Comme son homologue français, cet ouvrage contient des petites monographies sur certains types de bibliothèques, telles les bibliothèques universitaires, scolaires, médicales, musicales, les bibliothèques de livres rares et précieux et les bibliothèques de recherche, mais on ne trouve rien sur les bibliothèques de droit ou de sciences.
De même, certaines institutions comme la Bibliothèque nationale de France (par Martine Poulain), la British Library, l'American Library Association, le Council on Library Resources, font l'objet de rubriques indépendantes, alors que beaucoup d'autres sont simplement mentionnées dans des articles plus larges. Quelques pays font aussi l'objet d'un article indépendant, telles la France, l'Allemagne, la Russie, d'autres étant regroupés dans des ensembles régionaux, comme l'Amérique du Sud, l'Asie du Sud-Est, ou le Moyen-Orient.
L'index, très bien fait, offre une entrée à de nombreux pays analysés dans ces ensembles, ainsi qu'à de nombreux sujets qui n'ont pas d'articles spécifiques, comme « architectes » ou « Archives nationales de France », citées dans l'article sur les archives nationales. Curieusement, aucun article n'est spécifiquement consacré aux États-Unis (encore qu'un article décrive rapidement les bibliothèques nord-américaines) ou à la Grande-Bretagne, dont il est cependant beaucoup question dans la plupart des articles particuliers.

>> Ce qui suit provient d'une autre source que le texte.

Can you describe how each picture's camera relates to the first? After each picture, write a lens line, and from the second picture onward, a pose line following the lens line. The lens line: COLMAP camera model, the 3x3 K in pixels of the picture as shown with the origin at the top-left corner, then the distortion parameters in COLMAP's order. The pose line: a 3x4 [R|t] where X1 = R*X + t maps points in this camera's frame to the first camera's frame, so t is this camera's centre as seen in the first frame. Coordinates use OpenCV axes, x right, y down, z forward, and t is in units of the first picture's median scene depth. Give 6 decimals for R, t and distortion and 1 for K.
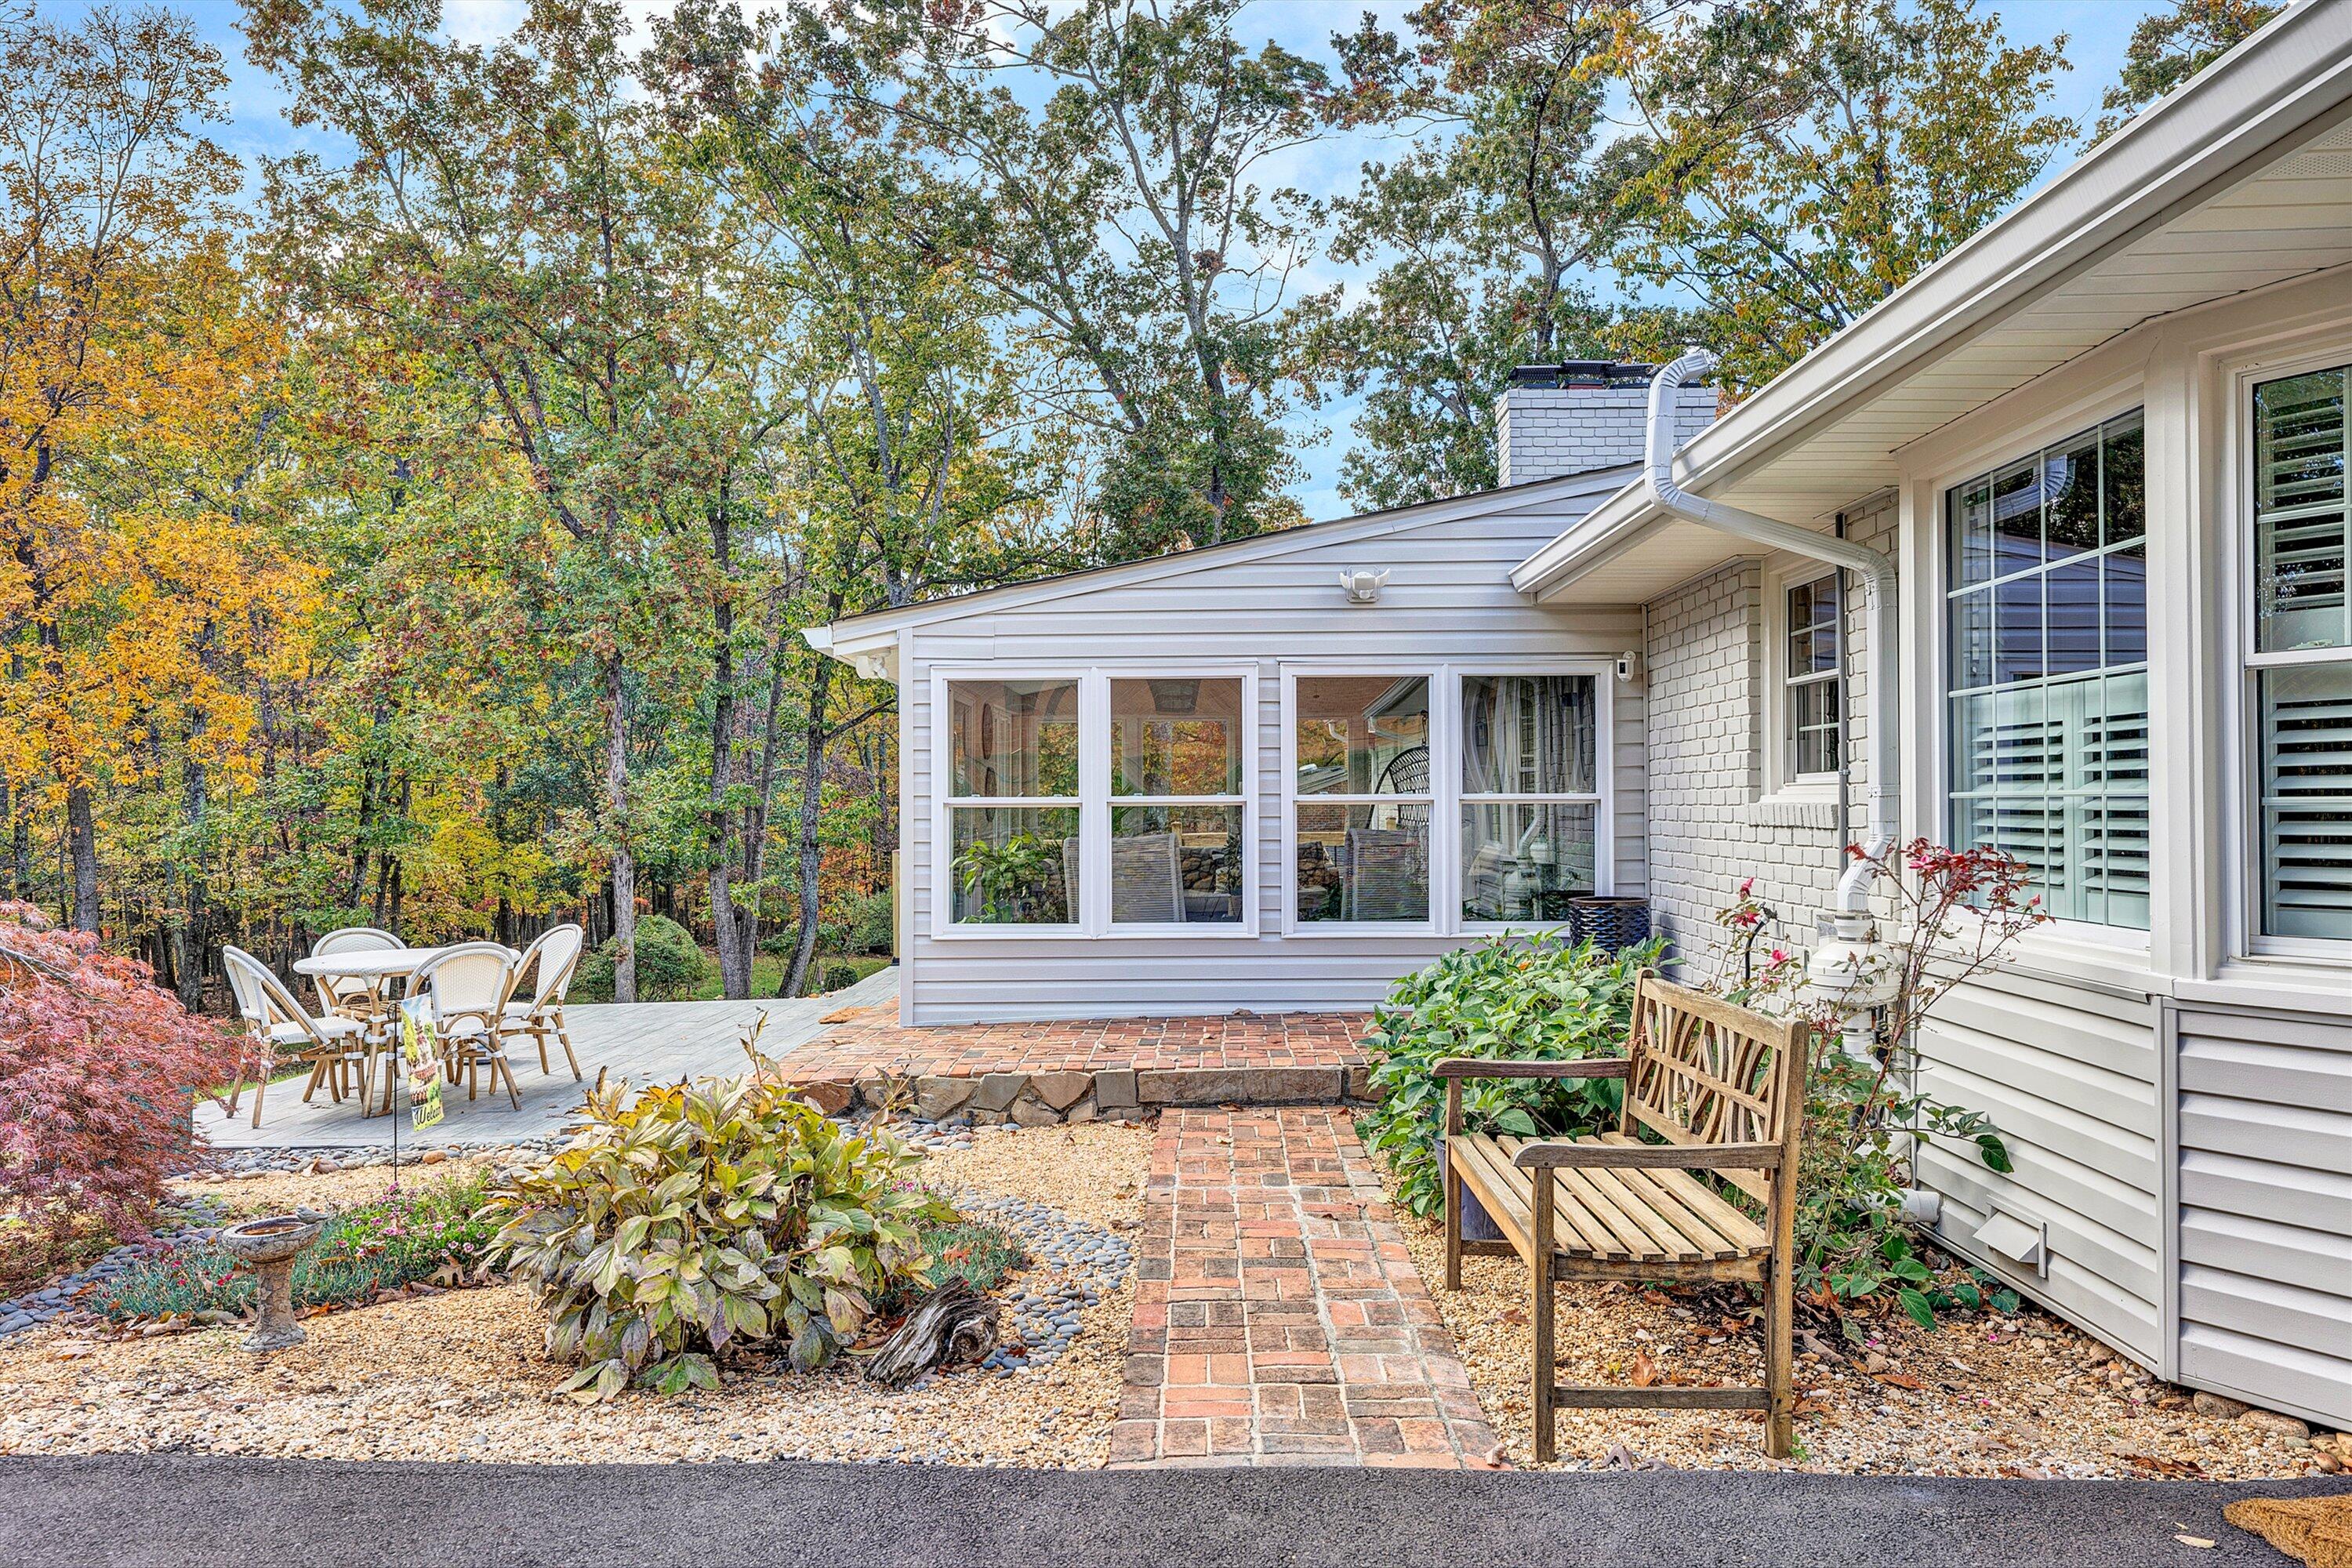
lens RADIAL K [[1659.3, 0, 1170.7], [0, 1659.3, 812.8], [0, 0, 1]] dist [0.007578, 0.001602]
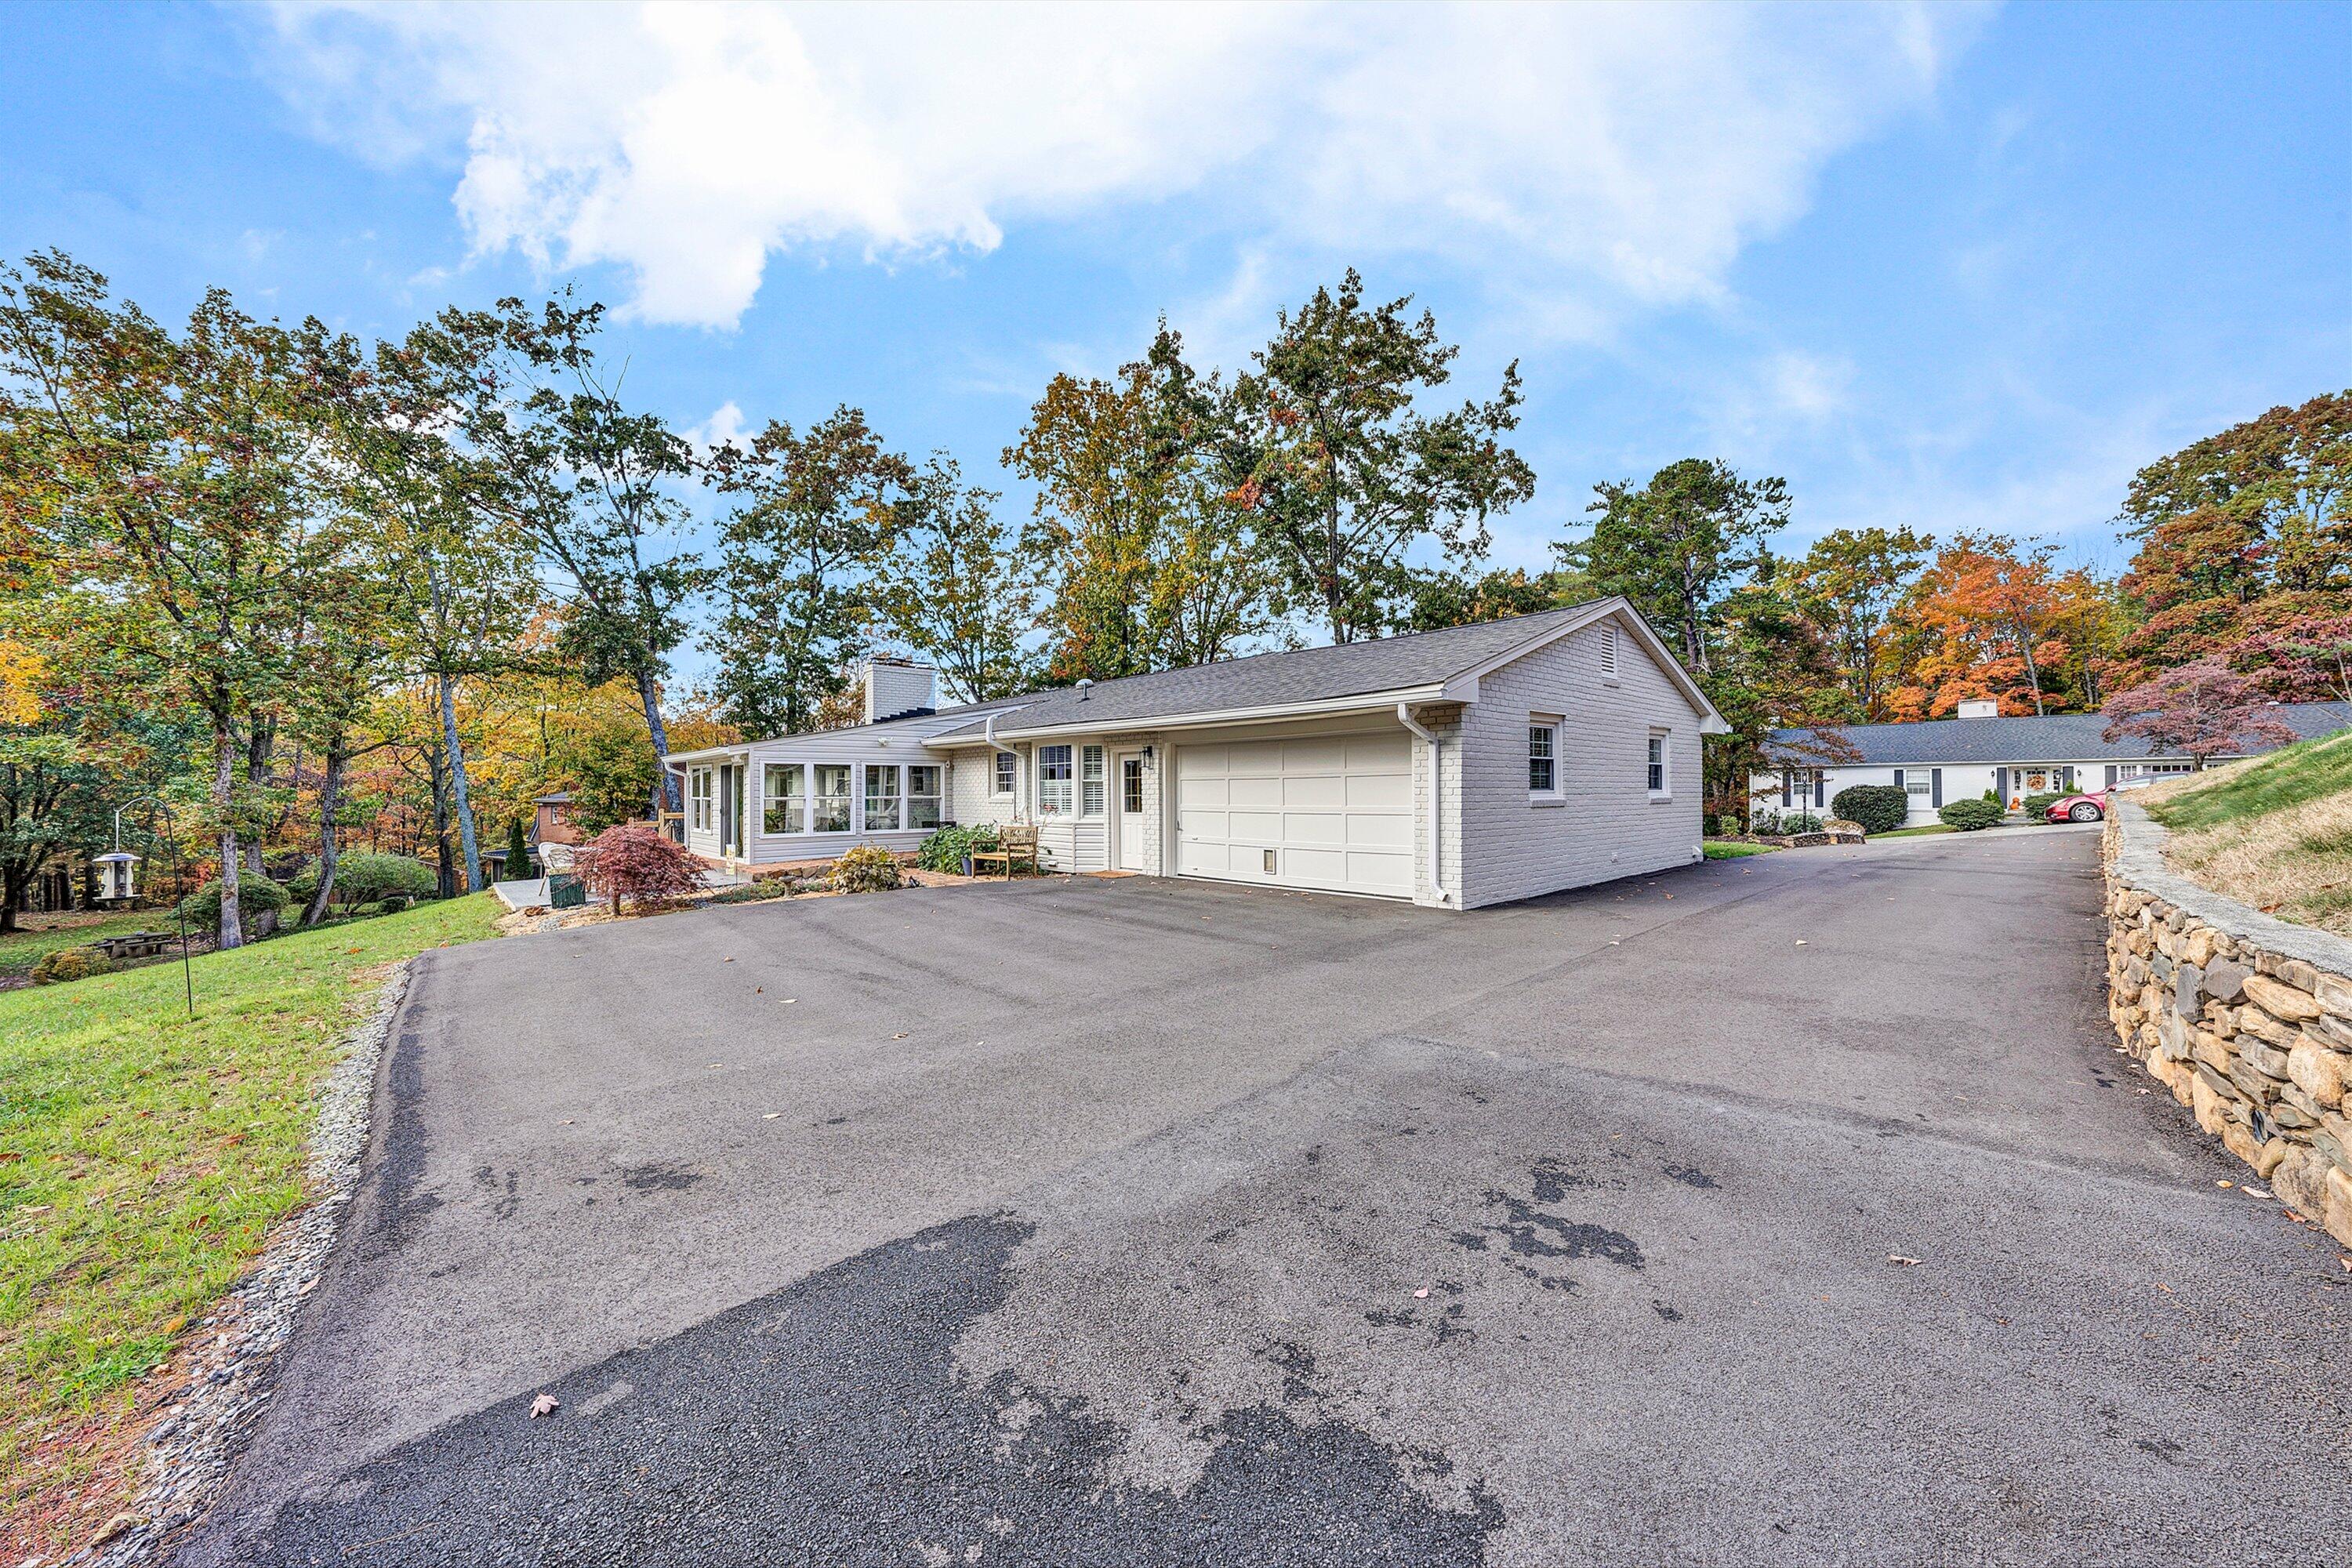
lens RADIAL K [[946.5, 0, 1176.6], [0, 946.5, 805.7], [0, 0, 1]] dist [0.000590, -0.000038]
pose [[0.765783, 0.000346, 0.643099, -0.779351], [0.001291, 0.999997, -0.002075, 0.015874], [-0.643098, 0.002419, 0.765780, -1.117871]]
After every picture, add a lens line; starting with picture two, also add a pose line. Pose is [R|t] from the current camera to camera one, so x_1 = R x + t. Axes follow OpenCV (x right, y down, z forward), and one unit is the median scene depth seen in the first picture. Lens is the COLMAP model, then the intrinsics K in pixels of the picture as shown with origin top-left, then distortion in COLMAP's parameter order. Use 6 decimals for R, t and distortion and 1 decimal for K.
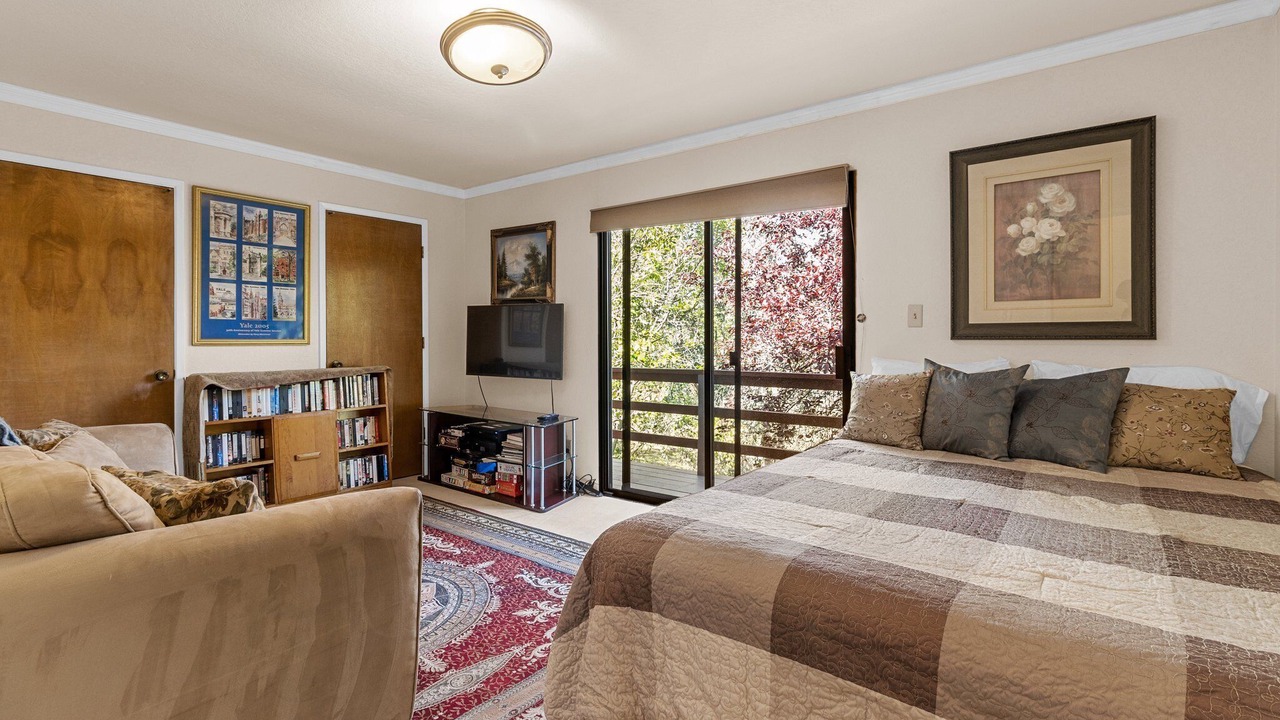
lens RADIAL K [[598.6, 0, 642.7], [0, 598.6, 334.3], [0, 0, 1]] dist [0.000252, 0.000024]
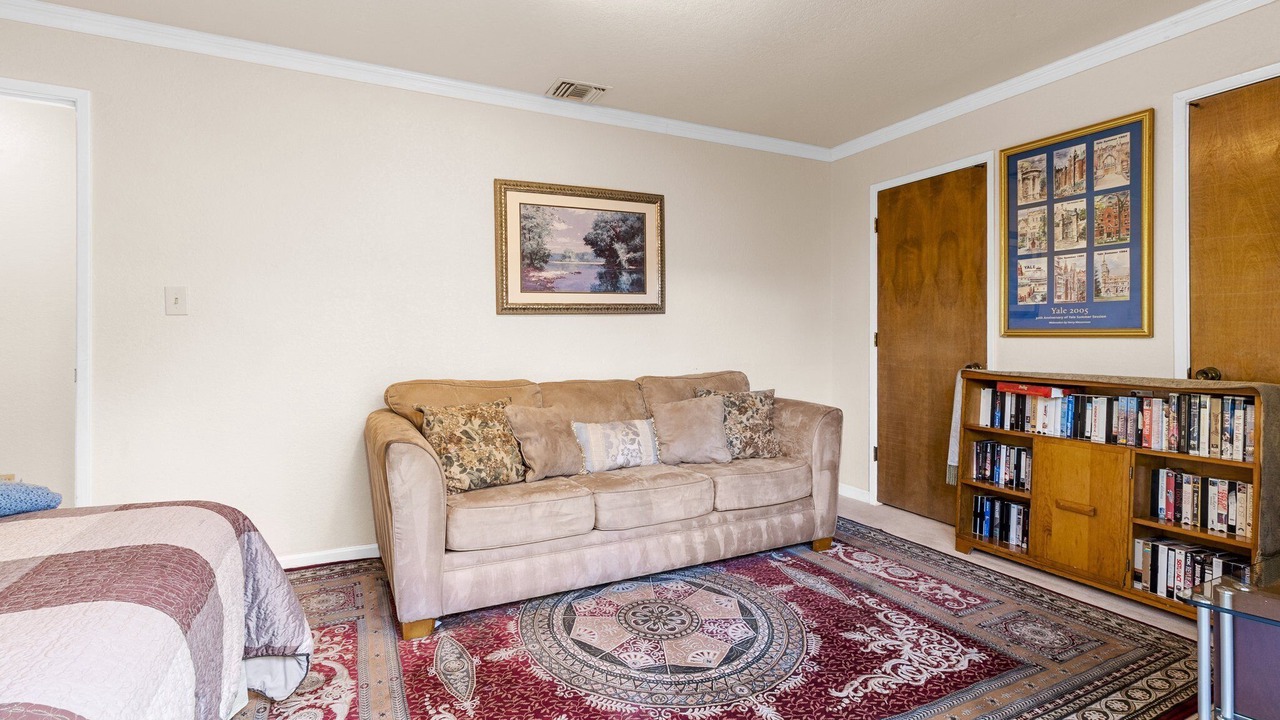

De nombreux articles biographiques figurent aussi dans cette encyclopédie, concernant surtout des personnalités anglo-saxonnes, comme Francis Bacon, John Baird, Theodore Besterman, Samuel Bradford, Charles Evans, Jesse Shera. En revanche, les bibliothécaires français ayant droit à une rubrique entière sont peu nombreux : ce sont Eugène Morel et Gabriel Naudé. Jean Mabillon a droit à une citation dans la rubrique sur la paléographie.
L'absence des réseaux
Il est aussi étonnant de ne voir aucun article sur les réseaux de bibliothèques (bien qu'il y ait un article sur les réseaux en général, avec une description d'Internet) et de très courtes mentions d'oclc, de rlin, d'unimarc. Une brève histoire du format marc figure sous « Catalogage lisible en machine »
Malgré ces quelques remarques, l'encyclopédie de John Feather et Paul Sturges constitue un ensemble très riche, plein d'explications sur la « Société de l'information », la « Traduction automatique », la « Programmation orientée-objet », la « Propagande », etc., dont on ne peut que conseiller la lecture à un bibliothécaire curieux de son métier en général et des autres pays en particulier. Elle n'est pas aussi complète ni aussi approfondie que la troisième édition de la World Encyclopedia publiée en 1993 par l'American Library Association, qui était aussi plus illustrée, mais elle est plus récente. Il est évident aussi que cette encyclopédie reflète une vision anglo-saxonne des bibliothèques et donne beaucoup plus d'informations sur les organismes ou les techniques anglais ou américains. Ce n'est cependant pas un défaut, puisqu'une grande partie de ce métier se construit dans les pays anglophones. Un bibliothécaire français a tout intérêt à savoir ce qui s'y passe.